Today, Claire Prentice of The Independent examines the threat to the health of the deli, behind a corned beef sandwich at Katz’s.
Is this the end for the deli?
New York’s historic Jewish cafés are under threat from gentrification – and the health food movement.
By Claire Prentice
….The Jewish deli is as iconic a part of the New York landscape as the Empire State Building and the Statue of Liberty. But though in a handful of establishments you can still find enough knishes, kishkes and kreplach to keep the New York winter chill at bay, these culinary institutions are under threat. In 1931 there were 1,550 Jewish delis in New York City; today just two dozen remain. They are the victim of spiralling rents, the dispersal of Jewish communities, a decline in people keeping kosher and the rise of healthy eating. With a menu heavy on red meat, fat, salt and carbs, Jewish food is nothing if not artery-clogging. Gribenes – chicken skins fried in chicken fat – is a sumptuous mouth sensation, though less kind to the waistline.
“It’s hard work, the deli business. You have to be prepared to get your hands dirty,” says Katz’s co-owner Alan Dell. “A lot of people who ran mom-and-pop delis wanted their children to have a better life so they sent them to college and the family tradition died out.”

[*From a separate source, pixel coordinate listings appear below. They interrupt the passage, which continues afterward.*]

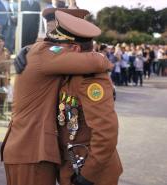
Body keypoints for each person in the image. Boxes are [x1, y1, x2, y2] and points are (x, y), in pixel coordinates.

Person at [1, 8, 113, 185]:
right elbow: (96, 61)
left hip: (34, 150)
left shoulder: (44, 53)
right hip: (31, 149)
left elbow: (105, 129)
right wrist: (104, 59)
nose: (53, 41)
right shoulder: (49, 54)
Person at [54, 11, 123, 185]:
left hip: (93, 172)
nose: (53, 51)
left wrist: (88, 175)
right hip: (71, 165)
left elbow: (105, 132)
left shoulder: (90, 80)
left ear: (75, 49)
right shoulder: (68, 73)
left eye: (58, 46)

Once upon a time, you couldn’t walk a block in the Lower East Side without being hit by the meaty aroma wafting through the doors of one deli or another. “You had this concentration of Jewish workers who needed kosher food and these pickled and preserved foods were cheap, filling sustenance,” says David Sax, a lifelong deli lover and author of Save the Deli. Today there is only Katz’s left in what was once a thriving immigrant community. The delis, Jewish tailors and other immigrant businesses have been swept away by gentrification to make way for an influx of trendy bars and designer boutiques…. CLICK HERE TO READ THE REST OF THE ARTICLE
And now for something completely different. Well, kinda.
Anthony Silverbrow is a deli lover in London. He has a passion for pastrami, and he’s not been afraid to share it at his blog Silverbrow on Food. We spoke yesterday over Skype about the deli, its future, and the difference between North America’s deli future and the UK’s. HERE’S THE LINK TO THE PAGE
Hopefully this’ll generate enough interest in the UK to get distribution for the book there.